The science is better now -- analysis of the nucleic acid, DNA, that carries the genetic instructions of all known life, reputedly has remarkable accuracy.
That segment of the investigation is being handled by the State Bureau of Investigation, Goldsboro police Sgt. Chad Calloway said.
Calloway said the case also has been assigned within the investigative unit he oversees, adding that he can release little information about the case at this time.
Vickory confirmed that SBI laboratories were being used to match a donor to the sperm on the 12-year-old's nightgown, which was recovered after extensive searching at the Goldsboro Police Department.
"We're obviously working with the SBI, just from the lab perspective," Vickory said. "It's very much an active case."
Chris Mumma, director of the N.C. Center for Actual Innocence, said if the lab does come up with a potential match, the next step is verification.
"They police and attorney are working together to confirm an ID," Ms.

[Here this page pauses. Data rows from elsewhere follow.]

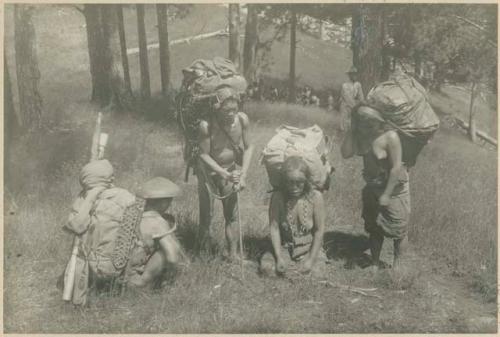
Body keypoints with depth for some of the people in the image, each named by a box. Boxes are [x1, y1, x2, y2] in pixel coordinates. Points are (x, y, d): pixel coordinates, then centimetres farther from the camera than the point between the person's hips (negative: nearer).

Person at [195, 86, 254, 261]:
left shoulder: (242, 119, -20)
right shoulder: (206, 126, -30)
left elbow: (248, 147, -7)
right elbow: (204, 154, -20)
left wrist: (243, 175, -13)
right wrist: (224, 174, -27)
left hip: (230, 169, 3)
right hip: (208, 170, -3)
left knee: (232, 214, 3)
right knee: (206, 214, 5)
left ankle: (233, 254, 10)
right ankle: (202, 250, 28)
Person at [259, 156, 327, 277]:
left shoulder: (315, 197, -15)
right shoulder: (278, 197, -13)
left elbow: (319, 230, -10)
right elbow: (274, 227, -12)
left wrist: (311, 260, -15)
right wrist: (279, 258, -19)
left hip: (310, 248, -1)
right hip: (285, 248, 1)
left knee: (314, 272, -27)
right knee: (266, 267, -22)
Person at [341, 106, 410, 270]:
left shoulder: (390, 136, -28)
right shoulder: (361, 134, -10)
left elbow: (396, 168, -25)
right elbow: (346, 153, -19)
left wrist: (386, 195, -21)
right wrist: (352, 129, -24)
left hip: (394, 187, -6)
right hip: (373, 187, 6)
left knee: (398, 229, 5)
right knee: (374, 227, 15)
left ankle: (396, 266, 22)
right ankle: (375, 264, 30)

Mumma said. "They would probably do that through collection of a new sample for verification."
That sample would most likely be collected by cheek swab, after which the new suspect's DNA would be compared with the profile on the nightgown, Ms. Mumma said.
As things stand now, Vickory said, Dail's name is no longer associated with conviction. The prosecutor said he is completely exonerated of all wrongdoing.
Vickory's motion for appropriate relief was accepted by Wayne County Superior Court Judge Jack Hooks.
"From a criminal conviction standpoint, (Dail's conviction) has been set aside and dismissed. He's not convicted," Vickory said.
But Ms. Mumma said there is still paperwork to be done. She must obtain a pardon from Gov. Mike Easley.
Ms. Mumma said since she has never been involved in a pardon before, so she has asked two people who have been -- Rep. Rick Glazer, D-Fayetteville and Mark Rabil, the capital defender in Forsyth County -- to assist.
The pardon isn't purely ceremonial -- it's a requirement to apply for the $20,000 Dail might receive for each of his 18 years in prison, a provision set out by state law for wrongful incarcerations.
"You have to have the pardon to pursue the compensation," Ms. Mumma said.